Hannibal stands on the sidewalk in front of Doc’s house, still grinning. Nyah-nyah, he says without having to say anything; it’s all in the grin and the regally serene sweep of the tail. Nyah-nyah, you’ve got girls and Eddie Bauer shorts, but I got your Frisbee and I’m leaking canine spit all over it, and in my opinion that makes me the Grand Wazoo.
Gary reaches into his pocket and pulls out a bag of sunflower seeds-if you have to ride the bench, he has discovered, sunflower seeds help to pass the time. He has become quite adept at cracking them with his teeth and chewing the tasty centers even as he spits the hulls on to the cracked cement of the dugout floor with the machine-gun speed of a major leaguer.

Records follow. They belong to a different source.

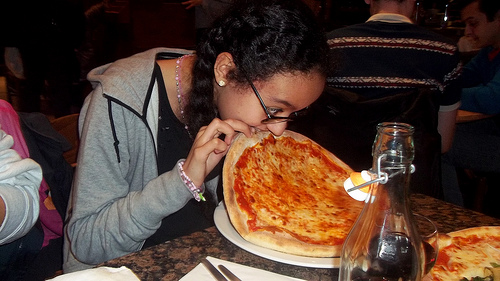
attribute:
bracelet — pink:
[178, 163, 202, 200]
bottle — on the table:
[335, 113, 429, 278]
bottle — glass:
[349, 113, 449, 280]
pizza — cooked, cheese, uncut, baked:
[418, 220, 498, 279]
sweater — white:
[0, 125, 45, 243]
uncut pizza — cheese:
[217, 125, 402, 252]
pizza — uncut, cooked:
[224, 109, 429, 273]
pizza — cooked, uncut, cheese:
[221, 125, 391, 257]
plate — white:
[212, 203, 339, 271]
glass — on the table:
[380, 226, 441, 272]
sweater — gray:
[57, 44, 222, 274]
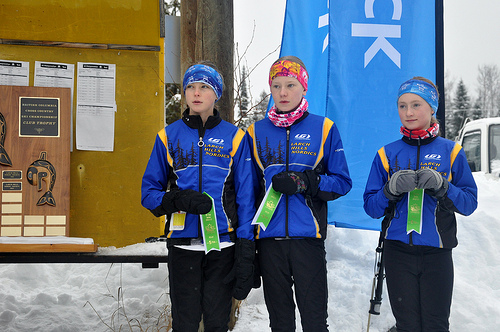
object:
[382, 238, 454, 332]
pants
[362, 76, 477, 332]
girl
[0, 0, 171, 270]
school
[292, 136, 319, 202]
ground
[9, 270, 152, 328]
snow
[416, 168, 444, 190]
glove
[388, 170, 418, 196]
glove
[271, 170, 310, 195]
glove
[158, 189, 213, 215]
glove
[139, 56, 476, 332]
three girls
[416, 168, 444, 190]
hand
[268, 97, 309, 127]
scarf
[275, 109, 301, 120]
neck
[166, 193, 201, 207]
mitten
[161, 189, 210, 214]
girl's hand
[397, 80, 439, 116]
blue bandana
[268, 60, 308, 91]
bandanna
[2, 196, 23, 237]
plaque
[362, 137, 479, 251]
jacket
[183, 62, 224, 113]
head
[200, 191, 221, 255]
award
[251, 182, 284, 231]
award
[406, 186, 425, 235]
award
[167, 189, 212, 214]
hand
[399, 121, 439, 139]
scarf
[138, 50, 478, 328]
group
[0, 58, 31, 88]
posting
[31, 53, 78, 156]
posting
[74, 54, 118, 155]
posting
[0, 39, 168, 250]
wall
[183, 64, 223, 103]
bandana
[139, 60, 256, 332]
girl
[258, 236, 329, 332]
pants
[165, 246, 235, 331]
pants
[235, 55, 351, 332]
girl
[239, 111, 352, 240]
jacket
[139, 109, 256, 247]
jacket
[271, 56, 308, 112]
head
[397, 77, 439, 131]
head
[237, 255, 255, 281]
mitten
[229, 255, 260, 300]
hand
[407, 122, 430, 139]
neck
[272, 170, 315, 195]
hand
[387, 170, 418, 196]
hand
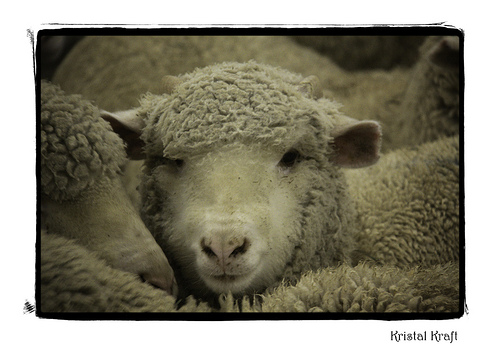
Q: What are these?
A: Sheep.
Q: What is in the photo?
A: Animals.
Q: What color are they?
A: White.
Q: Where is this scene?
A: On a farm.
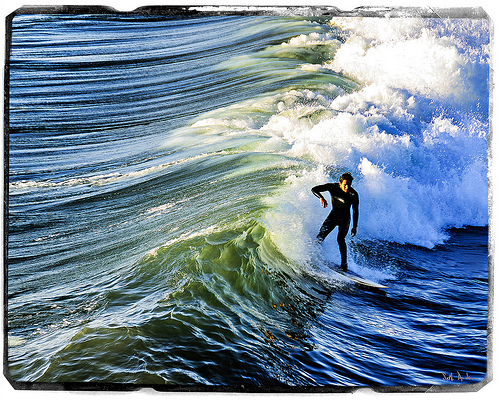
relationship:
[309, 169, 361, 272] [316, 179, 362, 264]
man in wetsuit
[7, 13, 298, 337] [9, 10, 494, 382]
lines in ocean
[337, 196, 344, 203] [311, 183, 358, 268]
logo on wetsuit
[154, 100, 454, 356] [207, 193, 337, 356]
ocean has colors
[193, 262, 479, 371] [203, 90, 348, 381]
streaks in waves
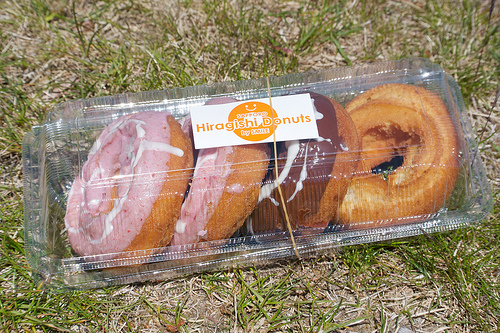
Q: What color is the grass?
A: Green.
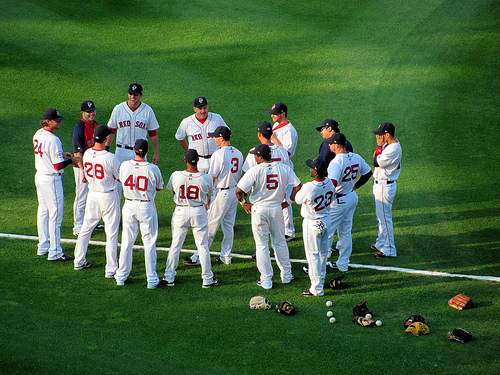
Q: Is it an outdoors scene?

“I gotcha covered,” he calls back to the Reed twins, hoping the sweet little redhead will be impressed by his animal-taming prowess, knowing this is a dream so foolish only a kid between his freshman and sophomore years in high school could possibly entertain it, but she looks so wonderful in those cuffed white shorts she’s wearing, oh great gosh a’mighty, and when did a little fantasy ever hurt a kid?
He drops the bag of sunflower seeds down to dog level and crackles the cellophane. Hannibal comes at once, still with the red Frisbee caught in the center of his grin. Gary pours a few seeds into his palm. “Good, Hannibal,” he says. These’re good. Sunflower seeds, loved by dogs all over the world. Try em. You’ll buy em.”
Hannibal studies the seeds a moment longer, nostrils quivering delicately, then drops the Frisbee on to Poplar Street and vacuums them out of Gary’s palm. Quick as a flash, the boy bends, grabs the Frisbee (it is sorta spitty around the edges), and scales it back at Jim Reed. It’s a perfect, floating toss, one Jim is able to grab without moving a single step. And, oh God, oh Jesus, the redhead is applauding him, bouncing up and down next to Susi Geller, her boobs (small but delectable) kind of jiggling inside the halter she’s wearing. Oh thank you Lord, thank you so much, we now have enough jackoff material in our memory banks to last at least a week.